-- start RECORDS PROVIDED --

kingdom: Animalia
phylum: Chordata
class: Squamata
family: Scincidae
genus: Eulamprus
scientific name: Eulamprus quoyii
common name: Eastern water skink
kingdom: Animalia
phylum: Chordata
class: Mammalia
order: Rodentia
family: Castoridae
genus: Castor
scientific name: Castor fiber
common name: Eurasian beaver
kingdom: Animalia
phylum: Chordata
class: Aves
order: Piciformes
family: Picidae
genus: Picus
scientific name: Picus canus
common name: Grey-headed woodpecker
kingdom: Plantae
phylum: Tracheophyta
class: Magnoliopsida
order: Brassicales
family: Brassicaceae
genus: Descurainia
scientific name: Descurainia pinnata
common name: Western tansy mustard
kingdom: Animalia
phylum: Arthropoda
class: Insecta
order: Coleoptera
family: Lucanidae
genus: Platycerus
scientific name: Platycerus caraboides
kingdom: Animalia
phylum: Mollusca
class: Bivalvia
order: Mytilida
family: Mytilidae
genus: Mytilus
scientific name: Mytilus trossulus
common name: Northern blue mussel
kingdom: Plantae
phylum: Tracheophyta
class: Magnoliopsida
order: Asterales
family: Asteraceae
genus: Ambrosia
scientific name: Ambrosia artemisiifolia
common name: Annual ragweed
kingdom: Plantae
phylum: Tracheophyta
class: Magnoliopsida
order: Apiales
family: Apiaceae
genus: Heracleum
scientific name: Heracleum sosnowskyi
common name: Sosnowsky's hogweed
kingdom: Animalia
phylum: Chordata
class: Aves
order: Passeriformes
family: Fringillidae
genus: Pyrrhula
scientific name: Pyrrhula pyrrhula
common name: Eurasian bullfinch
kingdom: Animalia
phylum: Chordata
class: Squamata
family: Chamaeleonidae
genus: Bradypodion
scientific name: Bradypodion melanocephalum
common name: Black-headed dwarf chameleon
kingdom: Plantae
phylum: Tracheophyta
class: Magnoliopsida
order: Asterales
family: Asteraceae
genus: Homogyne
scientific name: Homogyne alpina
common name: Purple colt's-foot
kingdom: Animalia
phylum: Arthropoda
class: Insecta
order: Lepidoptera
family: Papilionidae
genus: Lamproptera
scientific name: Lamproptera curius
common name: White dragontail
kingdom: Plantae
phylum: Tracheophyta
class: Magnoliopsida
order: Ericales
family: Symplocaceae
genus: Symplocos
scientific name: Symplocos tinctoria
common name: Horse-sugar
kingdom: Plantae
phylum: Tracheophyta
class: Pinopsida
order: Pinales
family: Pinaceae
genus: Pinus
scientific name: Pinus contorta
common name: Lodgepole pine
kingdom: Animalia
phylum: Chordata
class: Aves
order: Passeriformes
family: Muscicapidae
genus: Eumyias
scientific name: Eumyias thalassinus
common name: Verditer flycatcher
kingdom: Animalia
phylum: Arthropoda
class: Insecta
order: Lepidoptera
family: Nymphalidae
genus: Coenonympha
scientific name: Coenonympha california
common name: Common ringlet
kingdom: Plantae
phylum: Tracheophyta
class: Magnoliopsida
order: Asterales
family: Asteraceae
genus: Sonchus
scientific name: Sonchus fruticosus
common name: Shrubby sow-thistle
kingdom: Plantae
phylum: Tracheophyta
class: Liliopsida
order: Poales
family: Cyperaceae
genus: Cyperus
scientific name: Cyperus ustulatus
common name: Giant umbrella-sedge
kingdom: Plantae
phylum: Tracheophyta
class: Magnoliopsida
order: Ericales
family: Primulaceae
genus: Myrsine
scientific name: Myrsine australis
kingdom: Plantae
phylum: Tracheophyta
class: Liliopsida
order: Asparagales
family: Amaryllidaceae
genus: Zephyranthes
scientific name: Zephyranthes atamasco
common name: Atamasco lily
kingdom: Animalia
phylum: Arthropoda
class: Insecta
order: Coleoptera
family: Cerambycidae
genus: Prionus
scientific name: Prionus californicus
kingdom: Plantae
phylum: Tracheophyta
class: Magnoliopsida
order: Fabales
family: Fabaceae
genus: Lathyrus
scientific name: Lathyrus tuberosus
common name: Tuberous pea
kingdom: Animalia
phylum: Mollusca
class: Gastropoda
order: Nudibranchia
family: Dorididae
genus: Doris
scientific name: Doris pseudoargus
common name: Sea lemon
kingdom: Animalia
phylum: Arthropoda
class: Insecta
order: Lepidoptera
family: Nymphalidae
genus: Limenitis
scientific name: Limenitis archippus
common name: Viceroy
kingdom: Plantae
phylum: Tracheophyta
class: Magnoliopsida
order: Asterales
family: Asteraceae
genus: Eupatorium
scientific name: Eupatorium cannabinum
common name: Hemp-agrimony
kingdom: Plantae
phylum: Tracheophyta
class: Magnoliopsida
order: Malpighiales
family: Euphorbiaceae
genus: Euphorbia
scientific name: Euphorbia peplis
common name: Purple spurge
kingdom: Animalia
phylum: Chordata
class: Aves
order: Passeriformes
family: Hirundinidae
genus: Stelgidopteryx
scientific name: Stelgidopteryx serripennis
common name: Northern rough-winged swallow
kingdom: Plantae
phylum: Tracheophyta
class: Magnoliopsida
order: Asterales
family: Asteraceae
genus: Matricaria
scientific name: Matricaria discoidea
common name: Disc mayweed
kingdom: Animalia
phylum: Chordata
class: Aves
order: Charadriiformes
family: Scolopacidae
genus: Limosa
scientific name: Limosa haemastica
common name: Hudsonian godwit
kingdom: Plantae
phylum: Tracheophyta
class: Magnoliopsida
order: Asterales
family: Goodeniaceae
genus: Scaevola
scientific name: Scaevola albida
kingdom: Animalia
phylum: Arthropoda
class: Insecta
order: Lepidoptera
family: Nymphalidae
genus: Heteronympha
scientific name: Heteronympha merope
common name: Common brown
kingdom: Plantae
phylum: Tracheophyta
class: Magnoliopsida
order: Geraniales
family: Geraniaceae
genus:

-- end RECORDS PROVIDED --

GIVEN EXERCISE: Please copy every one of the records above back out word for word.

IN RESPONSE:
kingdom: Animalia
phylum: Chordata
class: Squamata
family: Scincidae
genus: Eulamprus
scientific name: Eulamprus quoyii
common name: Eastern water skink
kingdom: Animalia
phylum: Chordata
class: Mammalia
order: Rodentia
family: Castoridae
genus: Castor
scientific name: Castor fiber
common name: Eurasian beaver
kingdom: Animalia
phylum: Chordata
class: Aves
order: Piciformes
family: Picidae
genus: Picus
scientific name: Picus canus
common name: Grey-headed woodpecker
kingdom: Plantae
phylum: Tracheophyta
class: Magnoliopsida
order: Brassicales
family: Brassicaceae
genus: Descurainia
scientific name: Descurainia pinnata
common name: Western tansy mustard
kingdom: Animalia
phylum: Arthropoda
class: Insecta
order: Coleoptera
family: Lucanidae
genus: Platycerus
scientific name: Platycerus caraboides
kingdom: Animalia
phylum: Mollusca
class: Bivalvia
order: Mytilida
family: Mytilidae
genus: Mytilus
scientific name: Mytilus trossulus
common name: Northern blue mussel
kingdom: Plantae
phylum: Tracheophyta
class: Magnoliopsida
order: Asterales
family: Asteraceae
genus: Ambrosia
scientific name: Ambrosia artemisiifolia
common name: Annual ragweed
kingdom: Plantae
phylum: Tracheophyta
class: Magnoliopsida
order: Apiales
family: Apiaceae
genus: Heracleum
scientific name: Heracleum sosnowskyi
common name: Sosnowsky's hogweed
kingdom: Animalia
phylum: Chordata
class: Aves
order: Passeriformes
family: Fringillidae
genus: Pyrrhula
scientific name: Pyrrhula pyrrhula
common name: Eurasian bullfinch
kingdom: Animalia
phylum: Chordata
class: Squamata
family: Chamaeleonidae
genus: Bradypodion
scientific name: Bradypodion melanocephalum
common name: Black-headed dwarf chameleon
kingdom: Plantae
phylum: Tracheophyta
class: Magnoliopsida
order: Asterales
family: Asteraceae
genus: Homogyne
scientific name: Homogyne alpina
common name: Purple colt's-foot
kingdom: Animalia
phylum: Arthropoda
class: Insecta
order: Lepidoptera
family: Papilionidae
genus: Lamproptera
scientific name: Lamproptera curius
common name: White dragontail
kingdom: Plantae
phylum: Tracheophyta
class: Magnoliopsida
order: Ericales
family: Symplocaceae
genus: Symplocos
scientific name: Symplocos tinctoria
common name: Horse-sugar
kingdom: Plantae
phylum: Tracheophyta
class: Pinopsida
order: Pinales
family: Pinaceae
genus: Pinus
scientific name: Pinus contorta
common name: Lodgepole pine
kingdom: Animalia
phylum: Chordata
class: Aves
order: Passeriformes
family: Muscicapidae
genus: Eumyias
scientific name: Eumyias thalassinus
common name: Verditer flycatcher
kingdom: Animalia
phylum: Arthropoda
class: Insecta
order: Lepidoptera
family: Nymphalidae
genus: Coenonympha
scientific name: Coenonympha california
common name: Common ringlet
kingdom: Plantae
phylum: Tracheophyta
class: Magnoliopsida
order: Asterales
family: Asteraceae
genus: Sonchus
scientific name: Sonchus fruticosus
common name: Shrubby sow-thistle
kingdom: Plantae
phylum: Tracheophyta
class: Liliopsida
order: Poales
family: Cyperaceae
genus: Cyperus
scientific name: Cyperus ustulatus
common name: Giant umbrella-sedge
kingdom: Plantae
phylum: Tracheophyta
class: Magnoliopsida
order: Ericales
family: Primulaceae
genus: Myrsine
scientific name: Myrsine australis
kingdom: Plantae
phylum: Tracheophyta
class: Liliopsida
order: Asparagales
family: Amaryllidaceae
genus: Zephyranthes
scientific name: Zephyranthes atamasco
common name: Atamasco lily
kingdom: Animalia
phylum: Arthropoda
class: Insecta
order: Coleoptera
family: Cerambycidae
genus: Prionus
scientific name: Prionus californicus
kingdom: Plantae
phylum: Tracheophyta
class: Magnoliopsida
order: Fabales
family: Fabaceae
genus: Lathyrus
scientific name: Lathyrus tuberosus
common name: Tuberous pea
kingdom: Animalia
phylum: Mollusca
class: Gastropoda
order: Nudibranchia
family: Dorididae
genus: Doris
scientific name: Doris pseudoargus
common name: Sea lemon
kingdom: Animalia
phylum: Arthropoda
class: Insecta
order: Lepidoptera
family: Nymphalidae
genus: Limenitis
scientific name: Limenitis archippus
common name: Viceroy
kingdom: Plantae
phylum: Tracheophyta
class: Magnoliopsida
order: Asterales
family: Asteraceae
genus: Eupatorium
scientific name: Eupatorium cannabinum
common name: Hemp-agrimony
kingdom: Plantae
phylum: Tracheophyta
class: Magnoliopsida
order: Malpighiales
family: Euphorbiaceae
genus: Euphorbia
scientific name: Euphorbia peplis
common name: Purple spurge
kingdom: Animalia
phylum: Chordata
class: Aves
order: Passeriformes
family: Hirundinidae
genus: Stelgidopteryx
scientific name: Stelgidopteryx serripennis
common name: Northern rough-winged swallow
kingdom: Plantae
phylum: Tracheophyta
class: Magnoliopsida
order: Asterales
family: Asteraceae
genus: Matricaria
scientific name: Matricaria discoidea
common name: Disc mayweed
kingdom: Animalia
phylum: Chordata
class: Aves
order: Charadriiformes
family: Scolopacidae
genus: Limosa
scientific name: Limosa haemastica
common name: Hudsonian godwit
kingdom: Plantae
phylum: Tracheophyta
class: Magnoliopsida
order: Asterales
family: Goodeniaceae
genus: Scaevola
scientific name: Scaevola albida
kingdom: Animalia
phylum: Arthropoda
class: Insecta
order: Lepidoptera
family: Nymphalidae
genus: Heteronympha
scientific name: Heteronympha merope
common name: Common brown
kingdom: Plantae
phylum: Tracheophyta
class: Magnoliopsida
order: Geraniales
family: Geraniaceae
genus:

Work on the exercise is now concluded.